J Integr Plant Biol. ›› 2022, Vol. 64 ›› Issue (9): 1649-1672.DOI: 10.1111/jipb.13316

• Review •     Next Articles

Transcriptional regulation of fleshy fruit texture

Yanna Shi1,2,3, Bai‐Jun Li1,2,3, Guanqing Su1, Mengxue Zhang1, Donald Grierson3,4* and Kun‐Song Chen1,2,3*   

  1. 1 College of Agriculture and Biotechnology, Zhejiang University, Zijingang Campus, Hangzhou 310058, China
    2 Zhejiang Provincial Key Laboratory of Horticultural Plant Integrative Biology, Zhejiang University, Zijingang Campus, Hangzhou 310058, China
    3 State Agriculture Ministry Laboratory of Horticultural Plant Growth, Development and Quality Improvement, Zhejiang University, Zijingang Campus, Hangzhou 310058, China
    4 Division of Plant and Crop Sciences, School of Biosciences, University of Nottingham, Sutton Bonington Campus, Loughborough LE12 5RD, UK

    * Correspondences: Donald Grierson (donald.grierson@nottingham.ac.uk); Kun‐Song Chen (akun@zju.edu.cn; Dr. Chen is fully responsible for the distribution of the materials associated with this article)

_What you need to do_.
(A) According to the header of the fleshy fruit texture review, who is responsible for distributing the materials associated with the article?
(B) Continue the fleshy fruit texture review header, starting after its final line.

_Information provided_.

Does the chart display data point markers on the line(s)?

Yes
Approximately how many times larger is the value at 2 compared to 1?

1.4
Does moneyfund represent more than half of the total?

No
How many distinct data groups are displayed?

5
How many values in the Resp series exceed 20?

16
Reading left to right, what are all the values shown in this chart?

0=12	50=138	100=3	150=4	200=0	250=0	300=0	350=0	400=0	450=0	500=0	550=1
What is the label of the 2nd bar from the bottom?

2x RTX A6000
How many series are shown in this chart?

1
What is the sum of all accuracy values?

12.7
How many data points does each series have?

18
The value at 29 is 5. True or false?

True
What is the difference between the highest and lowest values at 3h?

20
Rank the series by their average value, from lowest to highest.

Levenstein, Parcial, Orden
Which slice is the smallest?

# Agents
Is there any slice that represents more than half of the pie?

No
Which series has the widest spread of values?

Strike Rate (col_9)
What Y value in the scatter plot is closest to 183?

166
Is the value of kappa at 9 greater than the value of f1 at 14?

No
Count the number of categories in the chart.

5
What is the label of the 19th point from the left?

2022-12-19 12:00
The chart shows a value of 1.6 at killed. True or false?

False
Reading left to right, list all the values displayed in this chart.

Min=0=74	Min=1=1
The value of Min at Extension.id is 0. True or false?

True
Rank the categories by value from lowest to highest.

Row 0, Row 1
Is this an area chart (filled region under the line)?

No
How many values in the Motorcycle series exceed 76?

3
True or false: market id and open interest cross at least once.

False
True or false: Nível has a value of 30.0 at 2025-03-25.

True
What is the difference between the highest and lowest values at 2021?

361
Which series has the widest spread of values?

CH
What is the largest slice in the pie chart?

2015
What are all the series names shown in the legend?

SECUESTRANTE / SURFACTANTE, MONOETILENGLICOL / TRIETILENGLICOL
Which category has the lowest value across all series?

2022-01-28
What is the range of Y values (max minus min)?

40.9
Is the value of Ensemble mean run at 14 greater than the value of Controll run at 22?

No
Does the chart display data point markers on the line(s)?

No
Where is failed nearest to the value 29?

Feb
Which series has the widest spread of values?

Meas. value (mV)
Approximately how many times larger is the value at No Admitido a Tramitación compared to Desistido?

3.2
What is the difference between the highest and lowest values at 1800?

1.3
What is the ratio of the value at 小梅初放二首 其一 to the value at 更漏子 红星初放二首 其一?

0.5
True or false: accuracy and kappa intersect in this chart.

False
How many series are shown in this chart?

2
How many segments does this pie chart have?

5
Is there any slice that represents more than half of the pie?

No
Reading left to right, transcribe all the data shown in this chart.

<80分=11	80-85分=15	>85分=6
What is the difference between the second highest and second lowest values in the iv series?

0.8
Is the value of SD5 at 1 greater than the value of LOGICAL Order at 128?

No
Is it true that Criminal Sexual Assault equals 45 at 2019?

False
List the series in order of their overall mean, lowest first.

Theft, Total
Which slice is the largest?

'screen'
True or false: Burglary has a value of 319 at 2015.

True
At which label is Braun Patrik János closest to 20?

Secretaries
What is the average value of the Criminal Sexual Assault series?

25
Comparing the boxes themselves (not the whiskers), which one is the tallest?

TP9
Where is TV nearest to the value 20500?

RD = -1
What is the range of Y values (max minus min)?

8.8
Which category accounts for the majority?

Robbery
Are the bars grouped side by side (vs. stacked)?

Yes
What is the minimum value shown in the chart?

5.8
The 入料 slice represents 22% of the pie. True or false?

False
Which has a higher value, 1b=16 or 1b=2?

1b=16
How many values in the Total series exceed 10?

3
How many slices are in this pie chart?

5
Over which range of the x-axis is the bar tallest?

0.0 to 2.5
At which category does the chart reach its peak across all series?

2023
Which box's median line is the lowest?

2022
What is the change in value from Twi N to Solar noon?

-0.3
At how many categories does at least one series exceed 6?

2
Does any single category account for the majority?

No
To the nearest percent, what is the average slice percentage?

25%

_Response list_.
(A) Dr. Kun‐Song Chen

(B)
  • Received:2022-04-30 Accepted:2022-06-22 Online:2022-06-22 Published:2022-09-01


Fleshy fruit texture is a critically important quality characteristic of ripe fruit. Softening is an irreversible process which operates in most fleshy fruits during ripening which, together with changes in color and taste, contributes to improvements in mouthfeel and general attractiveness. Softening results mainly from the expression of genes encoding enzymes responsible for cell wall modifications but starch degradation and high levels of flavonoids can also contribute to texture change. Some fleshy fruit undergo lignification during development and post-harvest, which negatively affects eating quality. Excessive softening can also lead to physical damage and infection, particularly during transport and storage which causes severe supply chain losses. Many transcription factors (TFs) that regulate fruit texture by controlling the expression of genes involved in cell wall and starch metabolism have been characterized. Some TFs directly regulate cell wall targets, while others act as part of a broader regulatory program governing several aspects of the ripening process. In this review, we focus on advances in our understanding of the transcriptional regulatory mechanisms governing fruit textural change during fruit development, ripening and post-harvest. Potential targets for breeding and future research directions for the control of texture and quality improvement are discussed.